I’ve been using AWS since EC2 was in limited beta. At 42Lines we’ve built a lot of infrastructure on AWS that pre-dates most current AWS features like IAM. While we’ve been using IAM for all new projects, we recently decided to enforce multi-factor authentication (MFA) for all infrastructure and cease all use of account (root) keys. This led to the following adventure; the theme you’ll notice is adding support for security tokens. Security token support is required as using keys issued with MFA have three parts (access_key, secret_access_key, security_token) rather than the two (access_key, secret_access_key) most AWS users would find familiar.
We needed a way to easily authenticate IAM users with MFA while in their shell environments and manage their (many) related shell environment variables. This led to the creation of some code that will be open-sourced shortly.
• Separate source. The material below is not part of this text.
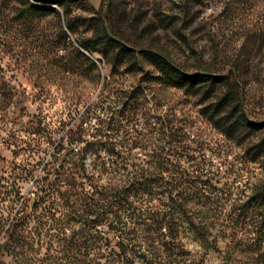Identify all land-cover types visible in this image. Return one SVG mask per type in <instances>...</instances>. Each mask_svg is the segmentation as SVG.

We needed a way for our existing Perl-based orchestration/launching system to assume IAM roles. Net::Amazon::EC2 doesn’t support the IAM API, so I decided to add a Python script to make the AssumeRole call and emit the temporary credentials as JSON. I really dislike having multiple languages for a tool, but our long term plan is to move this tool to Python anyway, so this step aligns with our long term plans. The Python script for making the AssumeRole call will also be a part of the aforementioned open-sourcing of code.
However, boto‘s STS does not support passing a security token. So, I proposed a fix for that.
Our Perl tool would be run (in most cases) by MFA IAM users, so the Perl tool needed to pass a security token for the calls it makes. I previously added support for IAM temporary security credentials from the on-instance metadata service and support for launching with IAM roles to Net::Amazon::EC2. I now needed to add passing the security token when creating the connection object; hence this proposed change.
Further, as our Perl AWS tool was from nearly the beginning of AWS time it used SimpleDB to keep track of various instance information. This is because it was written before tags existed in AWS. I didn’t bother to see if the SimpleDB Perl library had been updated to support STS issued temporary credentials; I took a side trip to move all information formerly stored in SimpleDB to EC2 instance tags and remove all use of SimpleDB.
Finally there were some boto-using command line utilities (including the new MFA-related ones I wrote) that now needed to pass a security token to boto. I’d much rather handle this via environment variables (as opposed to adding an option to every script that is passed to the boto connection object), so tonight I finished this adventure by writing and submitting another proposed patch to boto.
The end result of this overly long adventure is all staff using MFA tokens for all AWS access. Hopefully all of my patches are adopted upstream and I can remove the custom-built packages from our repos.
If the holidays allow I’ll publish a Github repo of my new MFA helper scripts in the next few days.